Thanks to a scholarship, Herrera traveled to the USSR to study at what is now the Peoples' Friendship University of Russia in Moscow, where she graduated with a degree in law. During her time at the Soviet university, she was recruited by an FSLN cell in 1968 to join the Nicaraguan guerrilla movement.

Her participation required military training, for which she traveled to Lebanon to be instructed by the Palestine Liberation Organization. In 1970, she began her return to Nicaragua, passing through Italy, Spain, Mexico, Guatemala, and Honduras, until in 1974, she joined Juan José Quezada's command.

Once integrated into the unit, she was given the noms de guerre "Vichy" and "Miriam" in order to protect her identity.

That same year, she was one of the leaders of Operation December Victory, an assault on President Somoza's residence in which senior government officials were taken hostage. As a result of this raid, there were negotiations between the Somoza regime and the guerrilla command that led to the exchange of the officials for FSLN political prisoners. Its success was an important political victory for the FSLN, although the Sandinista Revolution would not take place until almost five years later.
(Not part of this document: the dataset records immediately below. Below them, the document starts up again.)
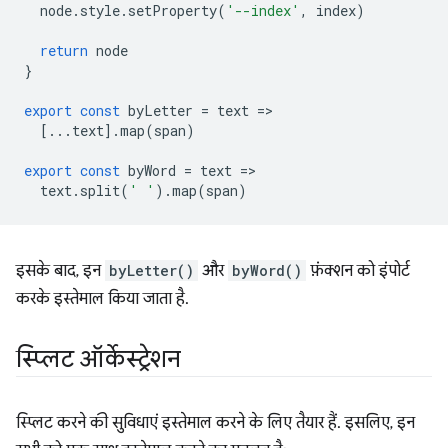
node
.
style
.
setProperty
(
'--index'
,
index
)
return
node
}
export
const
byLetter
=
text
=
[...
text
].
map
(
span
)
export
const
byWord
=
text
=
text
.
split
(
' '
).
map
(
span
)
इसके बाद, इन
byLetter()
और
byWord()
फ़ंक्शन को इंपोर्ट
करके इस्तेमाल किया जाता है.
स्प्लिट ऑर्केस्ट्रेशन
स्प्लिट करने की सुविधाएं इस्तेमाल करने के लिए तैयार हैं. इसलिए, इन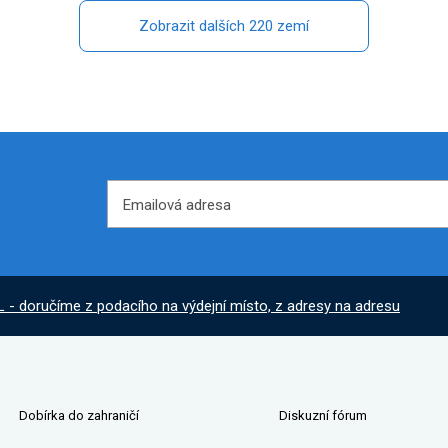
Zobrazit dalších 220 zemí
Emailová adresa
Emailová adresa
L - doručíme z podacího na výdejní místo, z adresy na adresu
Dobírka do zahraničí
Diskuzní fórum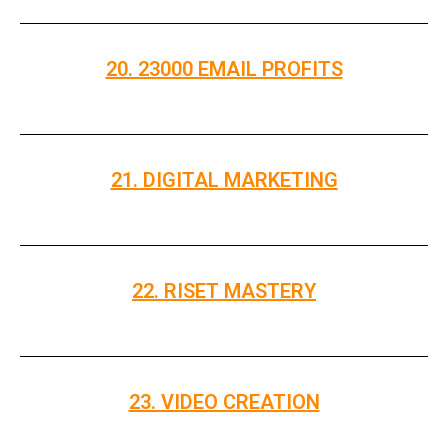
20. 23000 EMAIL PROFITS
21. DIGITAL MARKETING
22. RISET MASTERY
23. VIDEO CREATION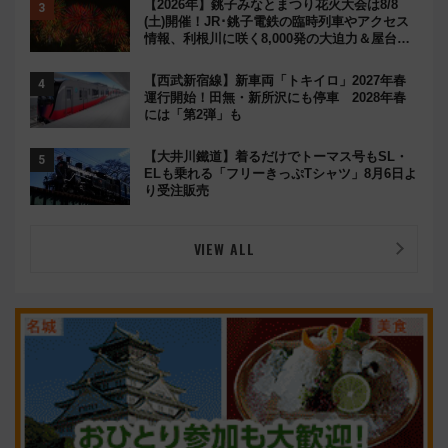
【2026年】銚子みなとまつり花火大会は8/8
(土)開催！JR･銚子電鉄の臨時列車やアクセス
情報、利根川に咲く8,000発の大迫力＆屋台を
満喫
【西武新宿線】新車両「トキイロ」2027年春
運行開始！田無・新所沢にも停車 2028年春
には「第2弾」も
【大井川鐵道】着るだけでトーマス号もSL・
ELも乗れる「フリーきっぷTシャツ」8月6日よ
り受注販売
VIEW ALL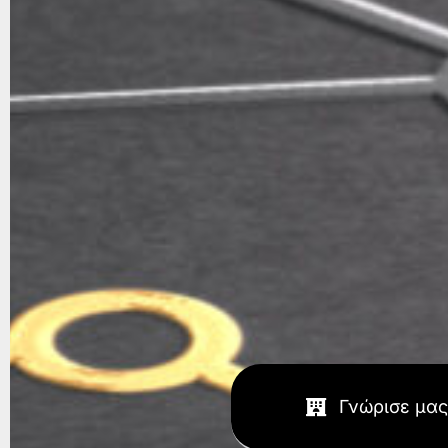
Γνώρισε μας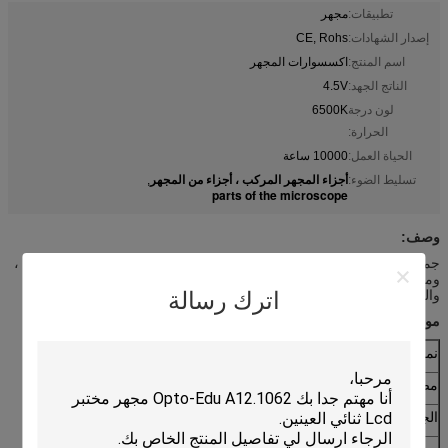
تطبيقات:
مجهر
إصدار الشهادات:
CE, Rohs
اسم المنتج:
اكسسوارات المجهر
الناتج الجهد:
4.5V
لون درجة
6500K
الحرارة:
الحياة العمل:
10000 ساعة
أجزاء المجهر المركب ، أجزاء من المجهر
تسليط الضوء:
,
parts of the microscope
وصف:
جميع أنواع الملحقات المجهرية اللازمة للمجهر الخاص بك ، ومرحلة العمل ،
ومصدر الضوء ، والعدسة ، وميكرومتر المرحلة ، والعدسة الرقمية ،
والكاميرا الرقمية ، وإعداد الشرائح ، ومجموعة الملحقات ، وأكثر من ذلك.
اترك رسالة
مواصفات:
نموذج
A56.1210-24
A56.1210-48
مصابيح لد
24 جهاز كمبيوتر شخصى
48 قطعة
الجهد الناتج
4.5V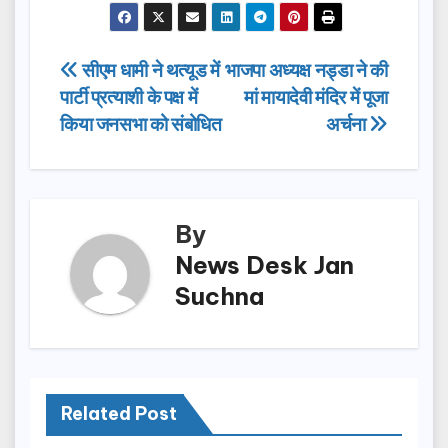
c
st
ail
ar
e
o
e
Post
सीएम धामी ने थत्यूड में
भाजपा अध्यक्ष नड्डा ने की
b
d
पार्टी प्रत्याशी के पक्ष में
मां मायादेवी मंदिर में पूजा
navigation
o
o
किया जनसभा को संबोधित
अर्चना
o
n
k
By
News Desk Jan
Suchna
Related Post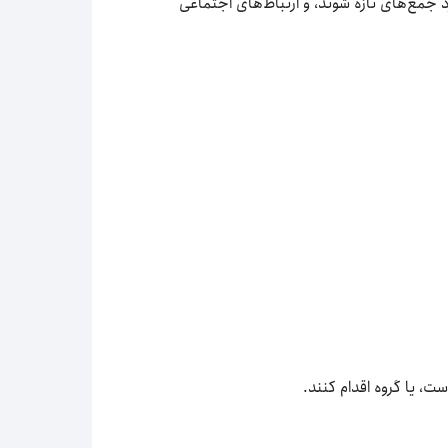
د جمع‌های تازه شوند، و ارتباط‌های اجتماعی
ت، یا گروه اقدام کنند.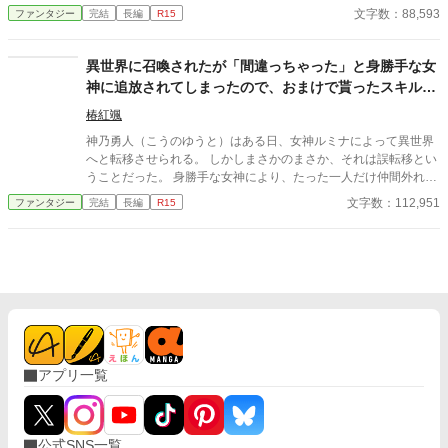
引き継いだまま目を覚ます。それが前世の記憶で、自分が異世界
文字数：88,593
ファンタジー
完結
長編
R15
へと転生していることに気付かないまま日常生活を送るある日、
父親の職場見学のため、街中にある遺跡へと出かけ、そこで出会
った貴族の幼女と話し合っている時に誘拐されてしまい、大ピン
異世界に召喚されたが「間違っちゃった」と身勝手な女
チ！ 目隠しされ不安の中でどうしようかと思案していると、小
神に追放されてしまったので、おまけで貰ったスキルで
さなもふもふ精霊-白虎が救いの手を差し伸べて、アキトの秘めた
凡人の俺は頑張って生き残ります！
る力が解放される。 この小さき白虎との出会いにより、アキトの
椿紅颯
運命が思わぬ方向へと動き出す。 これは、アキトと訳ありモフモ
神乃勇人（こうのゆうと）はある日、女神ルミナによって異世界
フたちの起こす品質開拓物語。
へと転移させられる。 しかしまさかのまさか、それは誤転移とい
うことだった。 身勝手な女神により、たった一人だけ仲間外れに
された挙句の果てに粗雑に扱われ、ほぼ投げ捨てられるようなか
文字数：112,951
ファンタジー
完結
長編
R15
たちで異世界の地へと下ろされてしまう。 そんな踏んだり蹴った
りな、凡人主人公がおりなす異世界ファンタジー！
アプリ一覧
公式SNS一覧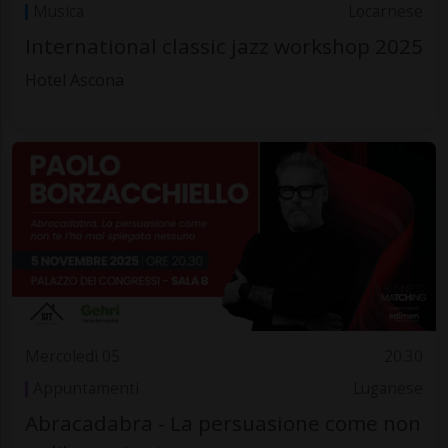
Musica
Locarnese
International classic jazz workshop 2025
Hotel Ascona
Mercoledì 05
20.30
Appuntamenti
Luganese
Abracadabra - La persuasione come non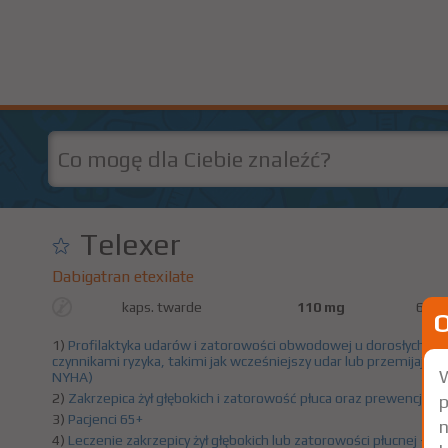
Telexer
Dabigatran etexilate
kaps. twarde
110 mg
60 sz
1)
Profilaktyka udarów i zatorowości obwodowej u dorosłych 
czynnikami ryzyka, takimi jak wcześniejszy udar lub przemijający
W
NYHA)
2)
Zakrzepica żył głębokich i zatorowość płuca oraz prewencja na
p
3)
Pacjenci 65+
n
4)
Leczenie zakrzepicy żył głębokich lub zatorowości płucnej - u 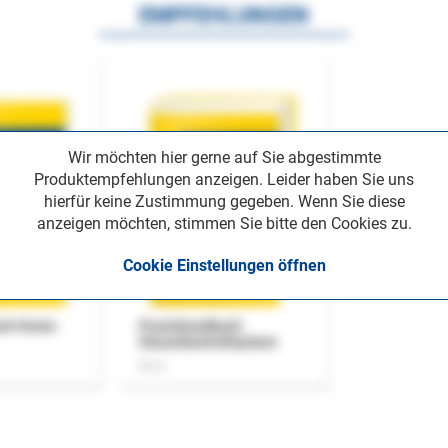
EMPFEHLUNGEN
Wir möchten hier gerne auf Sie abgestimmte
Produktempfehlungen anzeigen. Leider haben Sie uns
hierfür keine Zustimmung gegeben. Wenn Sie diese
anzeigen möchten, stimmen Sie bitte den Cookies zu.
Cookie Einstellungen öffnen
uch Home-
Praxishandbuch
Steuerkontrollsystem
Buch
Throughout her participation in the Sandinista Front, where she spent 10 years in hiding, Herrera performed multiple tasks, including being responsible for security of Daniel Ortega after his return to Managua following his release. A short time later, the politician would become the father of the second of Leticia's three children.

==Post-revolution==
With the triumph of the FSLN, Leticia Herrera was removed from military work and reassigned to carry out literacy and health campaigns of the new regime, aimed at reducing infant and maternal mortality in Nicaragua.

From 1985 to 1996, she was a deputy of the National Assembly of Nicaragua, and was its vice president from 1985 to 1990. She was head of the Sandinista Defense Committee, where she worked with regions, communities, and municipalities to develop brigades for health, literacy, and revolutionary vigilance.

In 2007, she was appointed by Ortega's government as consul of Nicaragua in Costa Rica, and was appointed consul in Panama in 2010.

She was head of the Directorate of Alternate Conflict Resolution (DiRAC) until her dismissal in 2014.

==Works==
- Guerrillera, mujer y comandante de la Revolución sandinista, memorias de Leticia Herrera (2013), Icaria, ISBN 9788498884944. A book in which the Nicaraguan offers her testimony and that of her companions about the transcendental role played by women in the armed conflict from a gender perspective.